---------- Исследуемый текст

Казалось бы, что еще можно извлечь из истории с "Метрополем"? Оказалось – можно избрать ее отправной точкой для рассказа о семье, об отце, видном дипломате сталинской выделки. "В конце концов я убил своего отца. Одинокая золотая стрелка на синем циферблате башни Московского университета на Ленинских горах показывала минус сорок по Цельсию. Машины не заводились. Птицы боялись летать. Город застыл, как студень с людской начинкой" – так начинается повествование. Убийство, понятно, не физическое, а политическое. А переводя с языка метафор: из-за участия сына в неподцензурном альманахе отца отозвали с должности посла в Австрии.
Все раздражает в этом зачине: и драматизация события с бессмысленным кивком в сторону Фрейда, и красивость метафоры. Помнится, в фильме Чухрая ледоход на реке символизировал начавшуюся политическую оттепель. Здесь лютый мороз свирепствует в унисон с задубевшими политиками, стремящимися заморозить всякие ростки свободы. "Волосы у меня на висках поседели за одну ночь. Мне шел тридцать второй год. Это был самый холодный январь в моей жизни". Внезапная ранняя седина – это тоже результат разбушевавшихся морозов, иней на висках, – догадливо расшифрует метафору начинающий славист, выбравший творчество Ерофеева темой магистерской диссертации. Но русский читатель от трафаретного образа скорее всего поморщится: ну сколько можно камуфлировать фарс под трагедию? Были в СССР морозы и посильнее, когда провинившихся не на огромном собрании прорабатывали, а маленькой тройкой быстро решали все дело: десять лет без права переписки.

--------------------

Перепишите фрагмент исследуемого текста, начиная со слов «Казалось бы, что» и до слов «посла в Австрии.» включительно, заменив «Машины» на «Автомобили».

---------- Фрагменты листинга

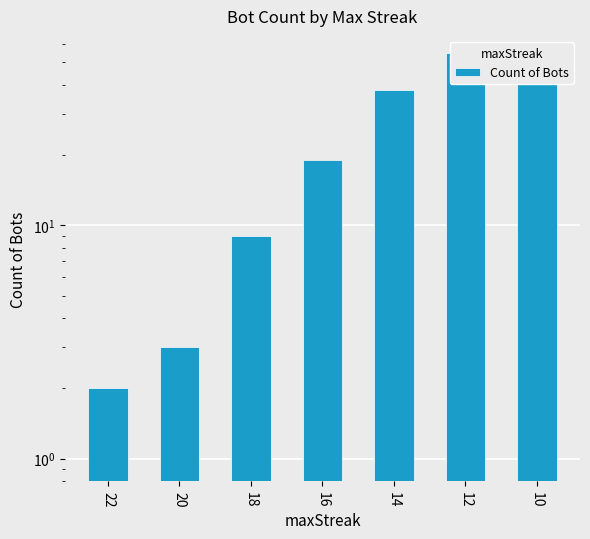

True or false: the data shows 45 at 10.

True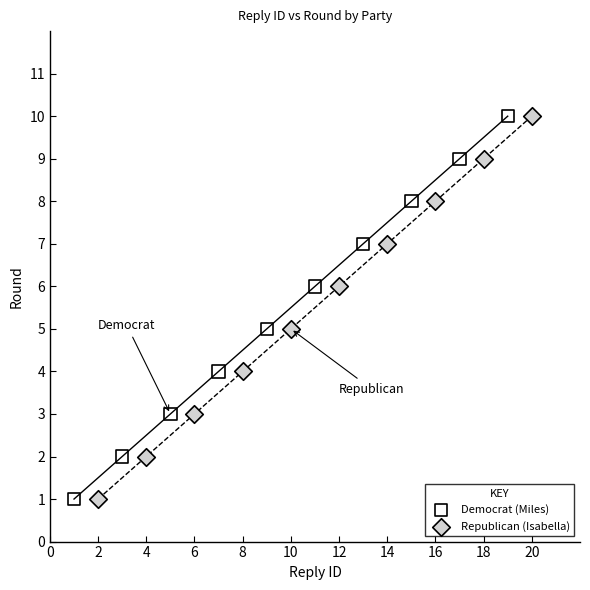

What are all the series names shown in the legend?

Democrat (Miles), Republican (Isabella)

--------------------
---------- Фрагменты листинга

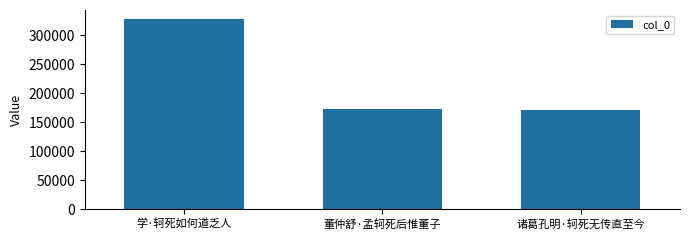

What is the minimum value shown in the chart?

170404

--------------------

#### [Результат упражнения]
Казалось бы, что еще можно извлечь из истории с "Метрополем"? Оказалось – можно избрать ее отправной точкой для рассказа о семье, об отце, видном дипломате сталинской выделки. "В конце концов я убил своего отца. Одинокая золотая стрелка на синем циферблате башни Московского университета на Ленинских горах показывала минус сорок по Цельсию. Автомобили не заводились. Птицы боялись летать. Город застыл, как студень с людской начинкой" – так начинается повествование. Убийство, понятно, не физическое, а политическое. А переводя с языка метафор: из-за участия сына в неподцензурном альманахе отца отозвали с должности посла в Австрии.